- _Stored data entries_
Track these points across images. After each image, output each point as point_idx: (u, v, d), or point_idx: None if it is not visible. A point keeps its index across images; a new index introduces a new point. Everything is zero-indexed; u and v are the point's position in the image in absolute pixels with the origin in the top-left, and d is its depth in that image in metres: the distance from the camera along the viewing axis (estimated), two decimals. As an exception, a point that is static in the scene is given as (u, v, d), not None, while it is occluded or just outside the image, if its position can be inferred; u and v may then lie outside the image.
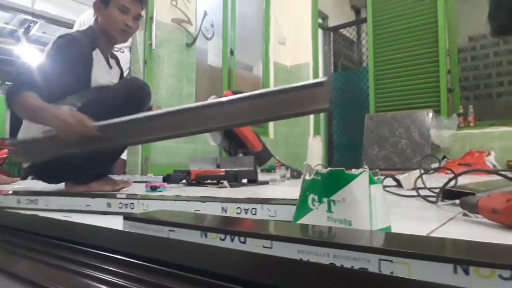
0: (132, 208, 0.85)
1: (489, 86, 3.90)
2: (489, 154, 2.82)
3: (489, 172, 1.14)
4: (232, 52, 3.90)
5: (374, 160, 3.47)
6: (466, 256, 0.31)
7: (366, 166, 0.47)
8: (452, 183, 0.98)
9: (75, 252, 0.41)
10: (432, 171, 1.83)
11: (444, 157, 3.25)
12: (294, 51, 4.62)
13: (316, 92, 0.78)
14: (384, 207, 0.50)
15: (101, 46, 1.40)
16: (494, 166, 2.70)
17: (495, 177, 1.29)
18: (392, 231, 0.51)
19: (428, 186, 1.16)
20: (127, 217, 0.51)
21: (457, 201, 0.81)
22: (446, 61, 3.53)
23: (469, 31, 3.90)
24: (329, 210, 0.48)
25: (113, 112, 1.09)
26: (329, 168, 0.49)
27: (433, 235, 0.58)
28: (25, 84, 1.17)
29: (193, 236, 0.46)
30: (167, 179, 1.78)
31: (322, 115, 4.45)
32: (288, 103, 0.81)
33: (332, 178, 0.48)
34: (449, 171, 1.28)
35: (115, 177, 1.66)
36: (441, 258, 0.31)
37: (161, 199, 0.87)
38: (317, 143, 4.44)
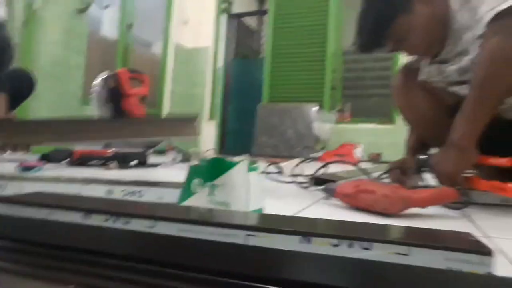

- _Brief_
Could you transcribe every entry above exactly, leaving out the images?

- _Answer space_
Track these points across images. After each image, output each point as point_idx: (u, v, d), or point_idx: None if it is not visible. A point keeps its index across images; a new index introduces a new point. Everything is zero-indexed; u and v are the point's position in the image in absolute pixels with the origin in the top-left, and d is its depth in that image in metres: the distance from the camera along the viewing axis (estimated), two decimals. As an exception, a point that is static in the scene is given as (u, v, d), not None, while it is occluded or just outside the image, if its position can be inferred; u and v may then lie outside the image.
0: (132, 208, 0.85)
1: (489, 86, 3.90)
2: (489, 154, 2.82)
3: (489, 172, 1.14)
4: (232, 52, 3.90)
5: (374, 160, 3.47)
6: (466, 256, 0.31)
7: (366, 166, 0.47)
8: (452, 183, 0.98)
9: (75, 252, 0.41)
10: (432, 171, 1.83)
11: (444, 157, 3.25)
12: (294, 51, 4.62)
13: (316, 92, 0.78)
14: (384, 207, 0.50)
15: (101, 46, 1.40)
16: (494, 166, 2.70)
17: (495, 177, 1.29)
18: (392, 231, 0.51)
19: (428, 186, 1.16)
20: (127, 217, 0.51)
21: (457, 201, 0.81)
22: (446, 61, 3.53)
23: (469, 31, 3.90)
24: (329, 210, 0.48)
25: (113, 112, 1.09)
26: (329, 168, 0.49)
27: (433, 235, 0.58)
28: (25, 84, 1.17)
29: (193, 236, 0.46)
30: (167, 179, 1.78)
31: (322, 115, 4.45)
32: (288, 103, 0.81)
33: (332, 178, 0.48)
34: (449, 171, 1.28)
35: (115, 177, 1.66)
36: (441, 258, 0.31)
37: (161, 199, 0.87)
38: (317, 143, 4.44)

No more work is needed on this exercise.